Key changes include:

  • Stronger dismissal protection – dismissal for taking part in lawful industrial action will be automatically unfair.
  • Rolling back the Trade Union Act 2016 – many restrictions introduced in 2016 are removed, simplifying the industrial action regime.
  • Shorter notice periods – unions must now give only 10 days’ notice of strike action (down from 14).
  • Extended strike mandates – ballot results will remain valid for 12 months instead of 6.
  • Streamlined ballot and action notices – reduced information requirements when notifying employers.
  • Simpler thresholds – industrial action will require only a simple majority of votes cast, with turnout thresholds removed.
  • Removal of picket supervisor requirement – unions no longer need to appoint an official picket supervisor.

Overall, these reforms lower procedural barriers and encourage more confident union activity. Employers should prepare for faster disputes and longer-running mandates by reviewing contingency plans, communication strategies and industrial relations policies.

On 5 March 2026, the Government released the Statement of Changes in Immigration Rules HC 1691, impacting several immigration routes. In addition, on 6 March 2026, the Home Office published updated versions of each of the three principal Worker and Temporary Worker Sponsor Guidance documents along with an updated Appendix D (record keeping) and the Sponsor a Skilled Worker guidance. For a summary of the key changes that businesses and sponsors need to be aware of, please see our article here Business Immigration Updates for Employers March 2026.

Employers sponsoring overseas workers should review their sponsorship compliance processes and workforce planning to ensure that they are aligned with the new Immigration Rules. We would encourage all key personnel on sponsorship licences to read the updated parts of the sponsor guidance, appendices and glossaries for the routes the employer sponsors or is considering applying for and to remain aware of the changes. Please get in touch with our business immigration team if you require advice on the changes or sponsorship licences and sponsor duties more generally.

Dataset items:
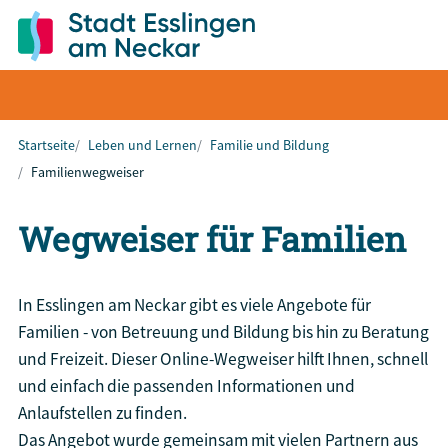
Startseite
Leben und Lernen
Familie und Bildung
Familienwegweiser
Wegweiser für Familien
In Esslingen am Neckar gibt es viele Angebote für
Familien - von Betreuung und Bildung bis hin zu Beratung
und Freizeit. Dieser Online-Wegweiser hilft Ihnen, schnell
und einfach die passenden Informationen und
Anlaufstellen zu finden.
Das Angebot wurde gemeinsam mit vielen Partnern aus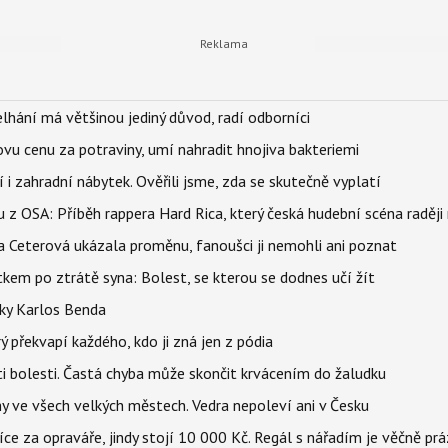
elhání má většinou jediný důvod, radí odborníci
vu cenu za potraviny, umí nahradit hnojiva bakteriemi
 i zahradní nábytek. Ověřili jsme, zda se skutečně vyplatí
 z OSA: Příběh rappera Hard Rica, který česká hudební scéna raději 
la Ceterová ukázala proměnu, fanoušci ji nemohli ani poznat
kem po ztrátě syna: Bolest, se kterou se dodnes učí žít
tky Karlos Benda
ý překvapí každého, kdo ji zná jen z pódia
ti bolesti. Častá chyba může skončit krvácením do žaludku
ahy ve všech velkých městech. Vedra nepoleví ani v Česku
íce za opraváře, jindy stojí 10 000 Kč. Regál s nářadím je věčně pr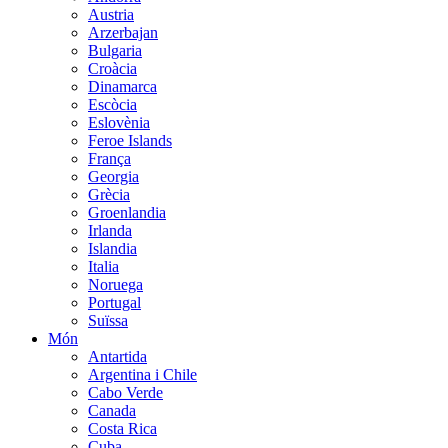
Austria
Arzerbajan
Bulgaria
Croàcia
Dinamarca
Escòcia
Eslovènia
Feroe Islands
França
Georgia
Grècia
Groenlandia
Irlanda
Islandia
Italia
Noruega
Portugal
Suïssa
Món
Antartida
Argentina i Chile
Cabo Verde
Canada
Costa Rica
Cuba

* _Prompt_
According to the employment law update, how long will strike ballot results remain valid under the reforms?

* _Task response_
12 months, instead of 6.